INFORMATION SUPPLIED:
================================

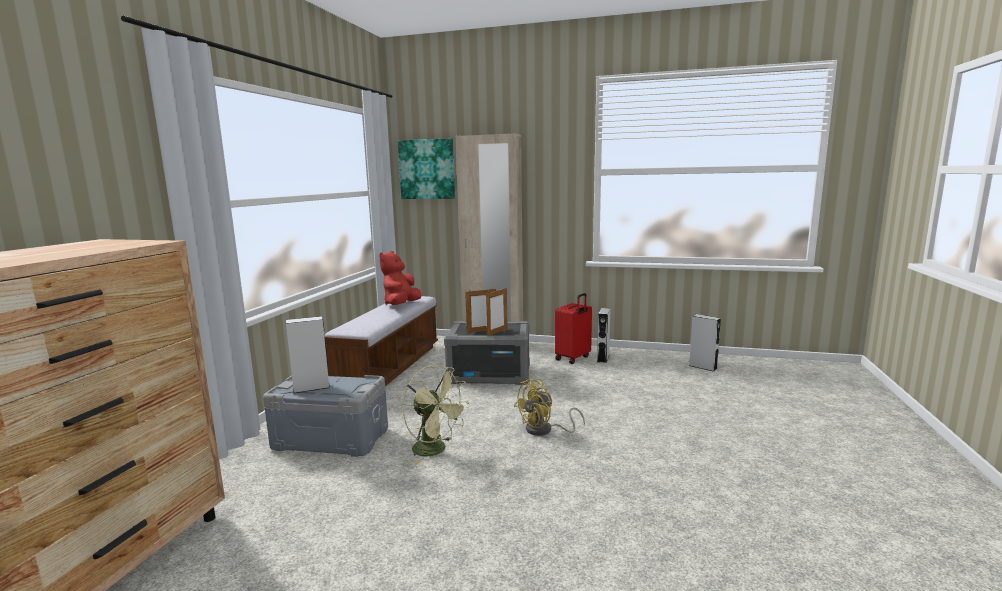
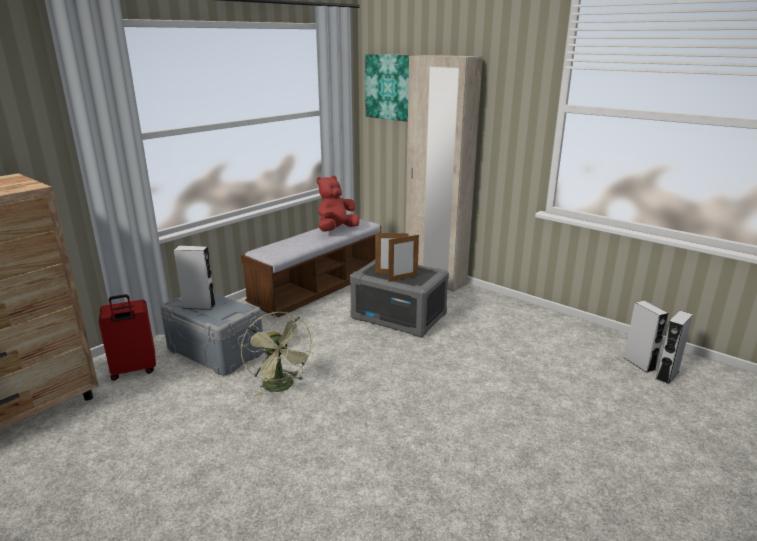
camera: 25 degrees right, 10 degrees up
(545, 430) = (391, 395): yellow fan -> none
(573, 358) = (499, 317): red suitcase -> red suitcase (134, 370)
(603, 358) = (531, 324): grey speaker -> grey speaker (667, 375)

================================

Retype all of the material above exactly; the pictures stay out.

FINISHED EXERCISE:
camera: 25 degrees right, 10 degrees up
(545, 430) = (391, 395): yellow fan -> none
(573, 358) = (499, 317): red suitcase -> red suitcase (134, 370)
(603, 358) = (531, 324): grey speaker -> grey speaker (667, 375)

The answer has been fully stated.